Lurking beneath was a vision of aquamarine blue colliding with emerald green: an ice cave. A partially hollow glacier—what its melting revealed was radically different, like a new colour in the rainbow. Where blue water ran over blue rocks, creating surreal lava-lampish images. It was eerie, with swelling blue domes that resembled the underside of a rapid river, flash-frozen. The one we found was around 100-ft long and 30-ft wide. Relishing if not limiting our time in the adult playground—above which who knows how many tons of ice weighed down on us—wasn’t exactly conducive to a safe place.
Somber and elated, I punched through the ice back to where we called home for the night. As omnipresent as the glacier was, I further sensed its waning, melting imperceptively by the minute all around me. Sometimes I passed places where I heard a gurgling, where the stream ran beneath, impossible to see. An icy wind started to rise, a swallowing nothingness determined to extract from me the last vestige of heat.
By dusk, the glacial ice sparkled like glitter in the setting sun. It was a magnificent setting in its blazing splendour.
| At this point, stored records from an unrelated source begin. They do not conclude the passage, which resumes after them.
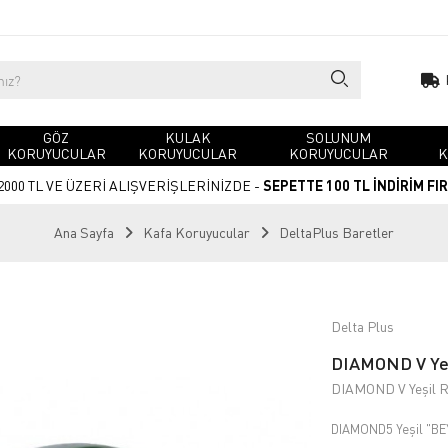
GÖZ
KULAK
SOLUNUM
KORUYUCULAR
KORUYUCULAR
KORUYUCULAR
K
2000 TL VE ÜZERİ ALIŞVERİŞLERİNİZDE -
SEPETTE 100 TL İNDİRİM FI
Ana Sayfa
Kafa Koruyucular
DeltaPlus Baretler
Delta Plus
DIAMOND V Yeşi
DIAMOND V Yeşil Re
DIAMOND5 Yeşil "B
Colour slowly leached out of the world and night fell. The air came alive with the sound of the wind whipping over the glacier, often groaning and rumbling. At other times it was profoundly hushed by the endless silencing ice. Everything but me seemed utterly certain of itself. A chilly night lay in store as my feet became chunks of ice, and cold seeped through clothes toward bone.
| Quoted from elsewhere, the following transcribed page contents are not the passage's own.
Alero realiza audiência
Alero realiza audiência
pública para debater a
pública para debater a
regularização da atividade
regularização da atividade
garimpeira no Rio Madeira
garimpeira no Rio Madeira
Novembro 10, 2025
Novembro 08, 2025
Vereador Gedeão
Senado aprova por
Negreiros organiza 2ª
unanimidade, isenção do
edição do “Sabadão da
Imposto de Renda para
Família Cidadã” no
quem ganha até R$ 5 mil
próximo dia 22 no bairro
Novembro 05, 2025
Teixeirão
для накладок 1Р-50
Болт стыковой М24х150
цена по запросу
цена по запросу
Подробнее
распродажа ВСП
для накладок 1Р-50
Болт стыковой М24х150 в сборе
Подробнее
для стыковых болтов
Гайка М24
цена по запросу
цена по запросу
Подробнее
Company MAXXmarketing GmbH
Joyful but bushed in the Dome Sweet Dome, I hadn’t yet finished cataloguing the day’s events, when I felt my eyelids closing, as tiredness sought to pull me under. It was bliss to lie unmoving, with the warmth of down growing about my goose-fleshed limbs, the small arches of back and neck and knees fading into the softness given by the cradle of the deep.
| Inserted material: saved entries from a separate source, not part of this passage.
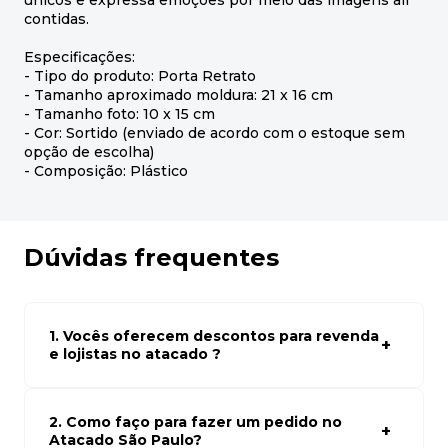
únicos e expressa emoções por meio das imagens ali
contidas.
Especificações:
- Tipo do produto: Porta Retrato
- Tamanho aproximado moldura: 21 x 16 cm
- Tamanho foto: 10 x 15 cm
- Cor: Sortido (enviado de acordo com o estoque sem
opção de escolha)
- Composição: Plástico
Dúvidas frequentes
1. Vocês oferecem descontos para revenda
e lojistas no atacado ?
Sim, temos preços especiais para compras no atacado.
Para ter acessos aos preços faça seus cadastro em
atacado empresas e compre com os melhores preços
2. Como faço para fazer um pedido no
para seu modelo de negócio
Atacado São Paulo?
Hovering on the verge of sleep, we all heard: BOOM! A colossal fragment of ice broke away with a resounding crack, reverberating through the cool air. Carving off the very thing I was sleeping on. Peace slowly returned in the eventual quiet of the night, and I fell at last over the edge of dreams. It was an uneven, and incredibly windy night’s sleep. But the view was so worth it.
Back on the water the following morning, there it was!
A great gaping hole in the glacier, where Mendenhall dispensed with a huge mass of ice in the night. Right where Josh had nestled his kayak in for a photo opp—just hours before—was nothing short of incredible.
Gradually, the vivid green of the Tongass, the glistening topaz ice, the way the light fell on the glaciated mountains, the waterfalls and flowing creeks, it had an effect on me. The experience had somehow plugged a gap in an appetite that I didn’t know I had. The part of me that saw and registered the world, chronicled this corner of Juneau in an inner ledger for posterity.
I felt a sense of calm. A pure and noble side of the world. Even when the clouds did their usual and wouldn’t let up, the rain almost started to feel invisible. I let it beat on my head. I didn’t mind. As a Brit, rain was familiar.
We’d won the lottery without buying a ticket, I thought. And all because of those we had serendipitously met those—both wild and civilized—who were receptive to making people’s brains roar with excitement, life and colour.
Above all else, and I’ve said this before but I hope you experience that for yourself, I really do.